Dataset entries
== Segment start ==

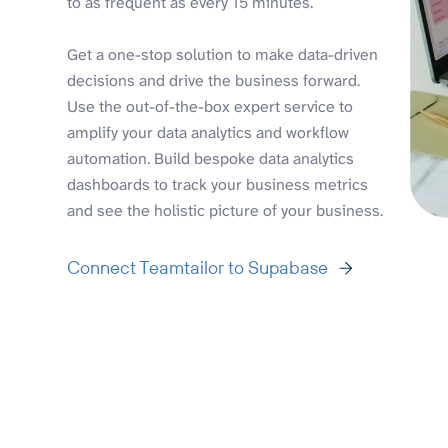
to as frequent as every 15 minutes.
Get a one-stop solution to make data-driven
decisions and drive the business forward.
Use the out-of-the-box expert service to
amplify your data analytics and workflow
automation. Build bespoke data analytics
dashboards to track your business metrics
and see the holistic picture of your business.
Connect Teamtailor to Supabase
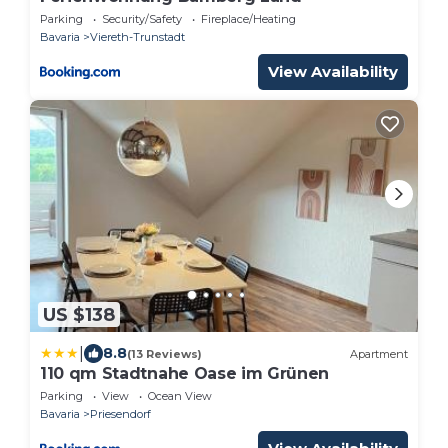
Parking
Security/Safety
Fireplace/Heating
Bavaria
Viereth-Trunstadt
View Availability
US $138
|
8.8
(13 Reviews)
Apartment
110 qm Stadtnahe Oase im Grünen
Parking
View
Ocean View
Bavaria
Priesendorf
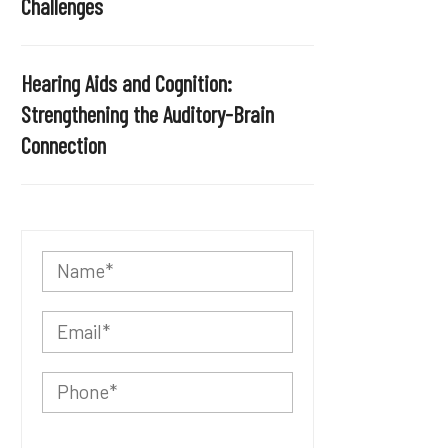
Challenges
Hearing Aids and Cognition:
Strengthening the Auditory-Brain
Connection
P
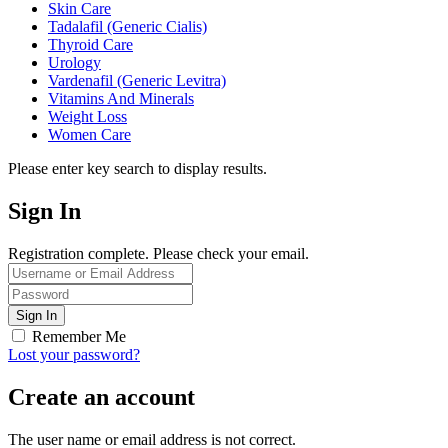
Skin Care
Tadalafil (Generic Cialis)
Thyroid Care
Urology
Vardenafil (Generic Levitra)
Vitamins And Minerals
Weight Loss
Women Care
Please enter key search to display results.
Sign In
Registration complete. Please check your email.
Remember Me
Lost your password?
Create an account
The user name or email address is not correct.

== Segment end ==
== Segment start ==

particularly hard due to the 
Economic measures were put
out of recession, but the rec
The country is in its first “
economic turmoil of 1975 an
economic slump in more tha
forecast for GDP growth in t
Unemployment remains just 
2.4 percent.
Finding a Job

== Segment end ==
== Segment start ==

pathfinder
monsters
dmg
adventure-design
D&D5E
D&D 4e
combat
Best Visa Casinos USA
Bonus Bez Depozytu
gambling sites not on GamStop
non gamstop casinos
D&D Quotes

== Segment end ==

__Aim of the exercise__
Find "Tadalafil (Generic Cialis)" in the entries above and copy that whole line exactly, then each line after it through the line that contains "The user name".

__Task response__
Tadalafil (Generic Cialis)
Thyroid Care
Urology
Vardenafil (Generic Levitra)
Vitamins And Minerals
Weight Loss
Women Care
Please enter key search to display results.
Sign In
Registration complete. Please check your email.
Remember Me
Lost your password?
Create an account
The user name or email address is not correct.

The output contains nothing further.